> _Problem to work on_: Use the entries below and reproduce exactly the lines from the one containing "X190500000Y-73660000D03*" down to the one containing "X171450000Y-50800000D03*", both of them included.

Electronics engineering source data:
--- --- ---

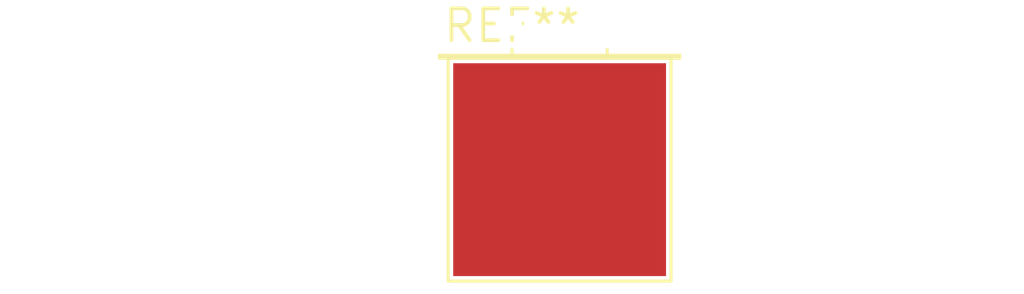
<source format=kicad_pcb>
(kicad_pcb (version 20240108) (generator pcbnew)

  (general
    (thickness 1.6)
  )

  (paper "A4")
  (layers
    (0 "F.Cu" signal)
    (31 "B.Cu" signal)
    (32 "B.Adhes" user "B.Adhesive")
    (33 "F.Adhes" user "F.Adhesive")
    (34 "B.Paste" user)
    (35 "F.Paste" user)
    (36 "B.SilkS" user "B.Silkscreen")
    (37 "F.SilkS" user "F.Silkscreen")
    (38 "B.Mask" user)
    (39 "F.Mask" user)
    (40 "Dwgs.User" user "User.Drawings")
    (41 "Cmts.User" user "User.Comments")
    (42 "Eco1.User" user "User.Eco1")
    (43 "Eco2.User" user "User.Eco2")
    (44 "Edge.Cuts" user)
    (45 "Margin" user)
    (46 "B.CrtYd" user "B.Courtyard")
    (47 "F.CrtYd" user "F.Courtyard")
    (48 "B.Fab" user)
    (49 "F.Fab" user)
    (50 "User.1" user)
    (51 "User.2" user)
    (52 "User.3" user)
    (53 "User.4" user)
    (54 "User.5" user)
    (55 "User.6" user)
    (56 "User.7" user)
    (57 "User.8" user)
    (58 "User.9" user)
  )

  (setup
    (pad_to_mask_clearance 0)
    (pcbplotparams
      (layerselection 0x00010fc_ffffffff)
      (plot_on_all_layers_selection 0x0000000_00000000)
      (disableapertmacros false)
      (usegerberextensions false)
      (usegerberattributes false)
      (usegerberadvancedattributes false)
      (creategerberjobfile false)
      (dashed_line_dash_ratio 12.000000)
      (dashed_line_gap_ratio 3.000000)
      (svgprecision 4)
      (plotframeref false)
      (viasonmask false)
      (mode 1)
      (useauxorigin false)
      (hpglpennumber 1)
      (hpglpenspeed 20)
      (hpglpendiameter 15.000000)
      (dxfpolygonmode false)
      (dxfimperialunits false)
      (dxfusepcbnewfont false)
      (psnegative false)
      (psa4output false)
      (plotreference false)
      (plotvalue false)
      (plotinvisibletext false)
      (sketchpadsonfab false)
      (subtractmaskfromsilk false)
      (outputformat 1)
      (mirror false)
      (drillshape 1)
      (scaleselection 1)
      (outputdirectory "")
    )
  )

  (net 0 "")

  (footprint "Crystal_HC52-8mm_Horizontal_1EP_style1" (layer "F.Cu") (at 0 0))

)

</source>
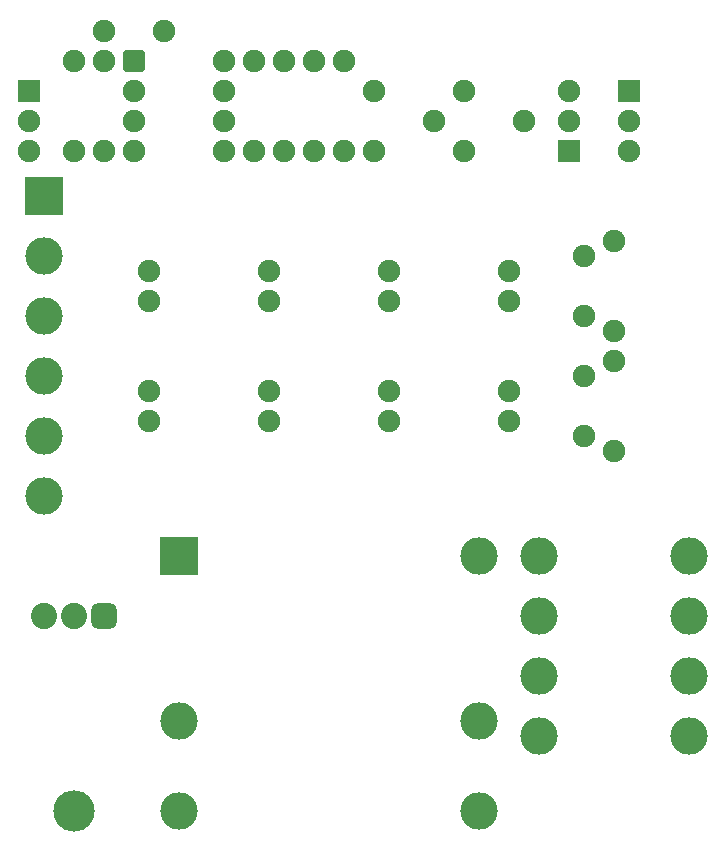
<source format=gbr>
%TF.GenerationSoftware,KiCad,Pcbnew,(6.0.0)*%
%TF.CreationDate,2023-06-01T11:48:42-04:00*%
%TF.ProjectId,SEPIC,53455049-432e-46b6-9963-61645f706362,rev?*%
%TF.SameCoordinates,Original*%
%TF.FileFunction,Soldermask,Bot*%
%TF.FilePolarity,Negative*%
%FSLAX46Y46*%
G04 Gerber Fmt 4.6, Leading zero omitted, Abs format (unit mm)*
G04 Created by KiCad (PCBNEW (6.0.0)) date 2023-06-01 11:48:42*
%MOMM*%
%LPD*%
G01*
G04 APERTURE LIST*
G04 Aperture macros list*
%AMRoundRect*
0 Rectangle with rounded corners*
0 $1 Rounding radius*
0 $2 $3 $4 $5 $6 $7 $8 $9 X,Y pos of 4 corners*
0 Add a 4 corners polygon primitive as box body*
4,1,4,$2,$3,$4,$5,$6,$7,$8,$9,$2,$3,0*
0 Add four circle primitives for the rounded corners*
1,1,$1+$1,$2,$3*
1,1,$1+$1,$4,$5*
1,1,$1+$1,$6,$7*
1,1,$1+$1,$8,$9*
0 Add four rect primitives between the rounded corners*
20,1,$1+$1,$2,$3,$4,$5,0*
20,1,$1+$1,$4,$5,$6,$7,0*
20,1,$1+$1,$6,$7,$8,$9,0*
20,1,$1+$1,$8,$9,$2,$3,0*%
G04 Aperture macros list end*
%ADD10C,3.175000*%
%ADD11C,1.905000*%
%ADD12R,3.175000X3.175000*%
%ADD13R,1.905000X1.905000*%
%ADD14O,3.500000X3.500000*%
%ADD15RoundRect,0.635000X0.476250X0.476250X-0.476250X0.476250X-0.476250X-0.476250X0.476250X-0.476250X0*%
%ADD16C,2.222500*%
%ADD17RoundRect,0.381000X-0.571500X-0.571500X0.571500X-0.571500X0.571500X0.571500X-0.571500X0.571500X0*%
G04 APERTURE END LIST*
D10*
%TO.C,D3*%
X205740000Y-95250000D03*
X193040000Y-95250000D03*
%TD*%
D11*
%TO.C,R5*%
X173990000Y-50800000D03*
X173990000Y-43180000D03*
%TD*%
%TO.C,R4*%
X186690000Y-45720000D03*
X191770000Y-48260000D03*
X186690000Y-50800000D03*
%TD*%
%TO.C,D5*%
X199390000Y-76200000D03*
X199390000Y-68580000D03*
%TD*%
%TO.C,C3*%
X170180000Y-73660000D03*
X170180000Y-71120000D03*
%TD*%
D10*
%TO.C,C1*%
X187960000Y-106680000D03*
X162560000Y-106680000D03*
%TD*%
D12*
%TO.C,H0*%
X151130000Y-54610000D03*
D10*
X151130000Y-59690000D03*
X151130000Y-74930000D03*
X151130000Y-80010000D03*
X151130000Y-64770000D03*
X151130000Y-69850000D03*
%TD*%
D13*
%TO.C,T2*%
X195580000Y-50800000D03*
D11*
X195580000Y-48260000D03*
X195580000Y-45720000D03*
%TD*%
%TO.C,C9*%
X180340000Y-60960000D03*
X180340000Y-63500000D03*
%TD*%
%TO.C,C10*%
X190500000Y-60960000D03*
X190500000Y-63500000D03*
%TD*%
%TO.C,C5*%
X190500000Y-73660000D03*
X190500000Y-71120000D03*
%TD*%
%TO.C,D6*%
X199390000Y-58420000D03*
X199390000Y-66040000D03*
%TD*%
%TO.C,R6*%
X176530000Y-43180000D03*
X176530000Y-50800000D03*
%TD*%
%TO.C,R2*%
X153670000Y-50800000D03*
X153670000Y-43180000D03*
%TD*%
D14*
%TO.C,T1*%
X153670000Y-106680000D03*
D15*
X156210000Y-90170000D03*
D16*
X153670000Y-90170000D03*
X151130000Y-90170000D03*
%TD*%
D17*
%TO.C,IC0*%
X158750000Y-43180000D03*
D11*
X158750000Y-45720000D03*
X158750000Y-48260000D03*
X158750000Y-50800000D03*
X166370000Y-50800000D03*
X166370000Y-48260000D03*
X166370000Y-45720000D03*
X166370000Y-43180000D03*
%TD*%
D10*
%TO.C,D1*%
X205740000Y-85090000D03*
X193040000Y-85090000D03*
%TD*%
%TO.C,D4*%
X205740000Y-100330000D03*
X193040000Y-100330000D03*
%TD*%
D11*
%TO.C,R3*%
X179070000Y-45720000D03*
X184150000Y-48260000D03*
X179070000Y-50800000D03*
%TD*%
%TO.C,C7*%
X160020000Y-60960000D03*
X160020000Y-63500000D03*
%TD*%
D10*
%TO.C,D2*%
X205740000Y-90170000D03*
X193040000Y-90170000D03*
%TD*%
D11*
%TO.C,C4*%
X180340000Y-73660000D03*
X180340000Y-71120000D03*
%TD*%
%TO.C,R0*%
X168910000Y-43180000D03*
X168910000Y-50800000D03*
%TD*%
D12*
%TO.C,L0*%
X162560000Y-85090000D03*
D10*
X162560000Y-99060000D03*
X187960000Y-99060000D03*
X187960000Y-85090000D03*
%TD*%
D13*
%TO.C,T0*%
X149860000Y-45720000D03*
D11*
X149860000Y-48260000D03*
X149860000Y-50800000D03*
%TD*%
%TO.C,R1*%
X171450000Y-50800000D03*
X171450000Y-43180000D03*
%TD*%
%TO.C,C0*%
X161290000Y-40640000D03*
X156210000Y-40640000D03*
%TD*%
D13*
%TO.C,T3*%
X200660000Y-45720000D03*
D11*
X200660000Y-48260000D03*
X200660000Y-50800000D03*
%TD*%
%TO.C,D0*%
X156210000Y-50800000D03*
X156210000Y-43180000D03*
%TD*%
%TO.C,C6*%
X196850000Y-74930000D03*
X196850000Y-69850000D03*
%TD*%
%TO.C,C2*%
X160020000Y-73660000D03*
X160020000Y-71120000D03*
%TD*%
%TO.C,C8*%
X170180000Y-60960000D03*
X170180000Y-63500000D03*
%TD*%
%TO.C,C11*%
X196850000Y-59690000D03*
X196850000Y-64770000D03*
%TD*%
M02*

</source>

--- --- ---

> _Solution below_:
X190500000Y-73660000D03*
X190500000Y-71120000D03*
%TD*%
%TO.C,D6*%
X199390000Y-58420000D03*
X199390000Y-66040000D03*
%TD*%
%TO.C,R6*%
X176530000Y-43180000D03*
X176530000Y-50800000D03*
%TD*%
%TO.C,R2*%
X153670000Y-50800000D03*
X153670000Y-43180000D03*
%TD*%
D14*
%TO.C,T1*%
X153670000Y-106680000D03*
D15*
X156210000Y-90170000D03*
D16*
X153670000Y-90170000D03*
X151130000Y-90170000D03*
%TD*%
D17*
%TO.C,IC0*%
X158750000Y-43180000D03*
D11*
X158750000Y-45720000D03*
X158750000Y-48260000D03*
X158750000Y-50800000D03*
X166370000Y-50800000D03*
X166370000Y-48260000D03*
X166370000Y-45720000D03*
X166370000Y-43180000D03*
%TD*%
D10*
%TO.C,D1*%
X205740000Y-85090000D03*
X193040000Y-85090000D03*
%TD*%
%TO.C,D4*%
X205740000Y-100330000D03*
X193040000Y-100330000D03*
%TD*%
D11*
%TO.C,R3*%
X179070000Y-45720000D03*
X184150000Y-48260000D03*
X179070000Y-50800000D03*
%TD*%
%TO.C,C7*%
X160020000Y-60960000D03*
X160020000Y-63500000D03*
%TD*%
D10*
%TO.C,D2*%
X205740000Y-90170000D03*
X193040000Y-90170000D03*
%TD*%
D11*
%TO.C,C4*%
X180340000Y-73660000D03*
X180340000Y-71120000D03*
%TD*%
%TO.C,R0*%
X168910000Y-43180000D03*
X168910000Y-50800000D03*
%TD*%
D12*
%TO.C,L0*%
X162560000Y-85090000D03*
D10*
X162560000Y-99060000D03*
X187960000Y-99060000D03*
X187960000Y-85090000D03*
%TD*%
D13*
%TO.C,T0*%
X149860000Y-45720000D03*
D11*
X149860000Y-48260000D03*
X149860000Y-50800000D03*
%TD*%
%TO.C,R1*%
X171450000Y-50800000D03*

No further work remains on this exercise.